Note: Regulatory approval by FDA is considered a critical goal by manufacturers and their investors, which is understandable, since there can be no commercialization without it. However, adequate payer reimbursement is clearly the final goal. Without it, commercialization stalls. The following blog is the third in a series of posts that examines the relationship between reimbursement and regulatory approval. Last month’s blog focused on the 510(k) process. The following discussion focuses on FDA regulations regarding Human Cells, Tissues, and Cellular and Tissue-Based Products (HCT/Ps).
Human cells, tissues and cellular or tissue-based products (HCT/Ps) are defined by FDA as “articles containing or consisting of human cells or tissues that are intended for implantation, transplantation, infusion or transfer into a human recipient.” Examples of HCT/Ps include bone, ligament, skin, and heart valves. Skin substitutes are a common type of HCT/P. Traditionally, FDA had very limited regulatory authority over HCT/Ps, but became involved in response to the threat of infectious diseases transmitted through human tissue. In 1997, FDA created a tiered system of regulation, similar in concept to the tiered system of medical device regulation of 510(k) and PMA approval. This regulation became effective in 2005.
The lowest tier of regulation solely focuses on the issue of infectious disease transmission and simply requires that the providers of HCT/Ps register and list the HCT/Ps supplied, comply with requirements for donor screening and “current good tissue practice.” No clinical data is required. HCT/Ps falling into this category, referred to as “361 HCT/Ps” must meet all of the following criteria:
If the HCT/P does not meet the above requirements, it is subject to additional regulation as a drug, medical device or biologic product. Within the category of medical devices, the product may be regulated through the familiar 510(k) or PMA process, while drugs are regulated through the new drug application (NDA) process. Biologics are regulated through a biologic licensing application (BLA), which is similar in concept to the NDA process.

## Available data:
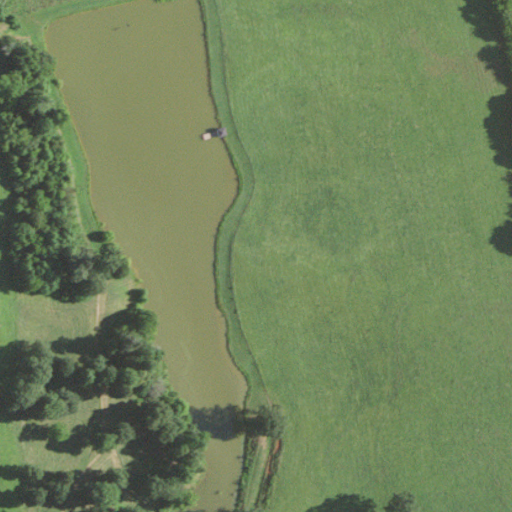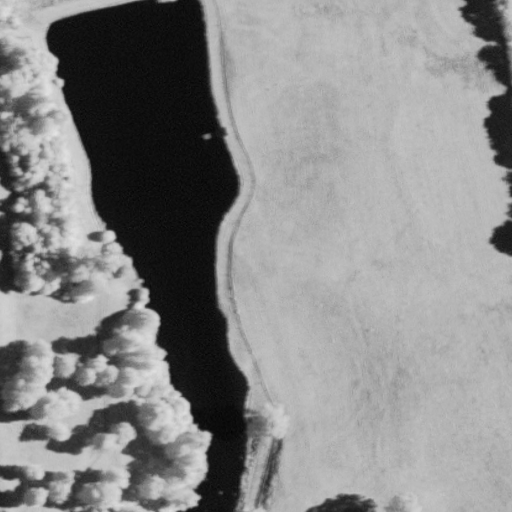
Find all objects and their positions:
crop: (23, 363)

## Tasks to carry out:
(1) According to the HCT/P regulation post, in what year did FDA's tiered system of regulation for HCT/Ps become effective?
(2) Extend the HCT/P regulation post, picking up after its final paragraph.

## Results in order:
(1) 2005

(2)
One key issue for manufacturers is the interpretation of the term “minimal manipulation.” If the product falls into this category, it can then be commercialized without any supporting clinical information, while other categories will require increasing clinical data ranging from that required in the 510(k) process to the most stringent requirements of a PMA, NDA or BLA.
This tiered system has produced confusion among payers, particularly regarding skin substitutes, a field that includes dozens of HCT/Ps. Payers typically have large unwieldy policies addressing the general issue of either wound care or skin substitutes. For example, the Aetna policy on wound care addresses over 100 different products and includes examples of every category of HCT/P regulation, ranging from DermaGraft, a composite HCT/P regulated as a PMA device, to DermaMatrix, a “361 HCT/P” that did not require any clinical studies prior to commercialization. The unfortunate tendency is for the payers to apply the highest level of evidence to all categories of skin substitutes. Additionally, the individual policy statements address the wound care products by trade name, as opposed to organizing similar products together and considering them collectively.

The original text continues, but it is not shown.